Mills says he was asked to run with the premise of a superhero version of classic puppet adventure show Thunderbirds, and he half-delivered, the resultant strip being premised on a robot version of Thunderbirds, although rather than straight action adventure, it would be something of a social satire, with a robot odd couple at the center.
It must have worked out just fine, as Ro-Busters survived the collapse of Starlord (getting folded into 2000 AD), some of the characters survived into later Mills creation ABC Warriors, and the work still holds up remarkably well in 2008, as you can see for yourself in The Complete Ro-Busters (Rebellion), a 330-page brick of a collection.

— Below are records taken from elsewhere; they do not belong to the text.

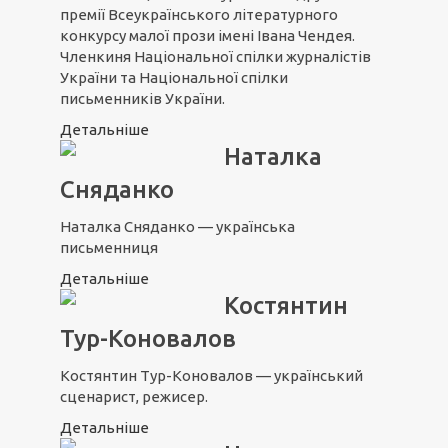
премії Всеукраїнського літературного
конкурсу малої прози імені Івана Чендея.
Членкиня Національної спілки журналістів
України та Національної спілки
письменників України.
Детальніше
Наталка
Сняданко
Наталка Сняданко — українська
письменниця
Детальніше
Костянтин
Тур-Коновалов
Костянтин Тур-Коновалов — український
сценарист, режисер.
Детальніше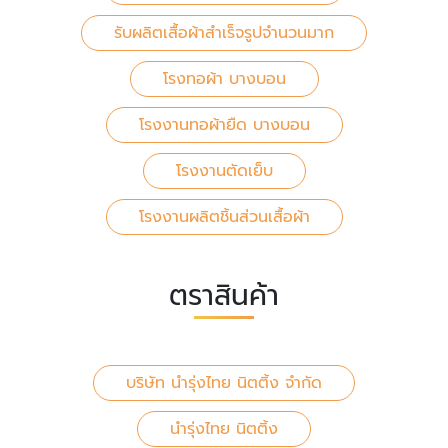
รับผลิตเสื้อผ้าสำเร็จรูปจำนวนมาก
โรงทอผ้า บางบอน
โรงงานทอผ้ายืด บางบอน
โรงงานตัดเย็บ
โรงงานผลิตชิ้นส่วนเสื้อผ้า
ตราสินค้า
บริษัท นำรุ่งไทย นิตติ้ง จำกัด
นำรุ่งไทย นิตติ้ง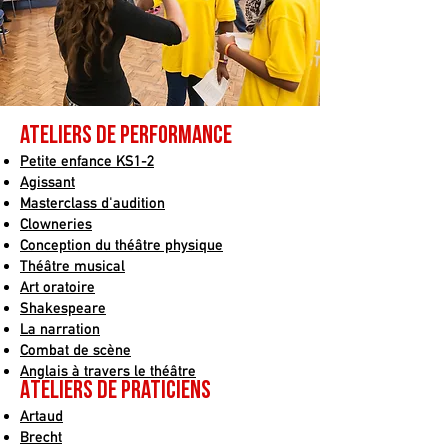
ateliers de performance
Petite enfance KS1-2
Agissant
Masterclass d'audition
Clowneries
Conception du théâtre physique
Théâtre musical
Art oratoire
Shakespeare
La narration
Combat de scène
Anglais à travers le théâtre
Ateliers de praticiens
Artaud
Brecht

Like The Thunderbirds, Ro-Busters was a disaster squad called in for dangerous rescue operations at the scenes of natural disasters and catastrophic accidents. The company’s leader Howard Qwartz (nicknamed “Mr. Ten Per Cent” on account of the fact that he was 90-percent robot after a series of operations swapping out his human body parts for sturdier mechanical ones) staffed his team with robots because they were more expendable than humans. And he chose the most expendable of them all: De-commissioned robots slated for destruction, kept under constant threat of being scrapped by the sadistic robo-destroyer Mek-Quake, also on the payroll.
Our stars are retired war droid Hammerstein, a humanoid robot with tank-treads on his feet and huge hammer where a right hand would be, and former sewer sanitation droid Ro-Jaws, who looks and functions much like a sentient garbage can, albeit one with a huge mouth full of pointy metal teeth.

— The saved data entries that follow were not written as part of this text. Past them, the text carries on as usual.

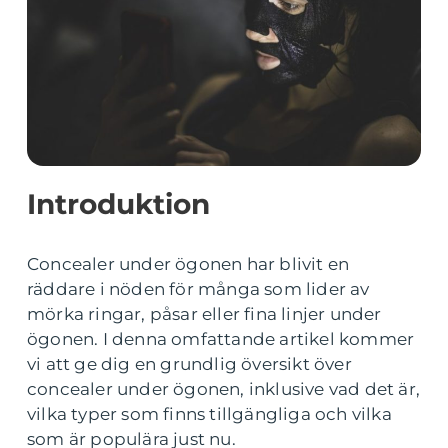
Introduktion
Concealer under ögonen har blivit en
räddare i nöden för många som lider av
mörka ringar, påsar eller fina linjer under
ögonen. I denna omfattande artikel kommer
vi att ge dig en grundlig översikt över
concealer under ögonen, inklusive vad det är,
vilka typer som finns tillgängliga och vilka
som är populära just nu.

According to Mills’ introduction to the volume, the main robots were all designed by Kevin O’Neill, who also draws a great deal of the strips, and the chunky, clunky look of the robots goes a long way toward defining the tone of the book. It’s set in the future, but a future that’s a quarter-century in our past, which gives the ‘bots a lot of their charm (Mills refers to them repeatedly as “Muppets” in his intro, and they certainly seem as much Jim Henson as Geoge Lucas), and their looks reflect their personalities and points of view the way all good cartoon character designs do.
The disaster squad idea is never completely abandoned, but Mills seems to approach the strip as first and foremost a sort of character-based comedy, as the bickering best friends find themselves serving as body guards, going undercover to bust-up an anti-human murder plot, going rogue, relating their memoirs about their lives before Ro-Busters and, in a thirteen-part climactic strip, joining the robot resistance to help smuggle their fellow Ro-Busters off-planet.
As with most of these Rebellion collections of 2000 AD strips, the credits are full of familiar names to American fans. O’Neill, Dave Gibbons, Steve Dillon and Bryan Talbot are among the artists who contribute, and the “Bonus Material” section includes a few strips by Alan Moore, one an ABC Warriors kinda sorta crossover and another a crossover with Thunderbirds analogues called “The Stormeagles.”
Perhaps the strongest strip is one that is completely Hammerstein and Ro-Jaws-free, however, a four-part story illustrated by Dave Gibbons entitled “The Terra-Meks.” In it a gigantic robot named Charley works in Northpool Harbor, functioning a sentient lighthouse of sorts that can safely tow ships to shore no matter the conditions. But Northpool is scheduled for demolition, and Ro-Busters has the contract, so Qwartz sends in his gigantic Terra-Meks to level the joint, unless the townspeople can convince the peaceful Charley to fight for them.
It’s basically just your good man pushed too far story, but it’s given new life by the fact that it involves, um, giant robots. And Gibbons’ inspired designs and mastery of scale and choreography and his always stately line work sure help elevate the proceedings, as does Mills’ portrayal of the maniacal robots.
It’s a departure from the rest of the book, but only in terms of focus, not quality. The individual strips may vary wildly when it comes to quality, but because of the serial nature of comics (be they strips or books), stories and characters build momentum as they go on, so even if plenty of individual strips seem weak, by the time you reach the end, Ro-Busters seems like an incredibly strong work, or, at the risk of perhaps over-praising it a bit, maybe even a powerful one.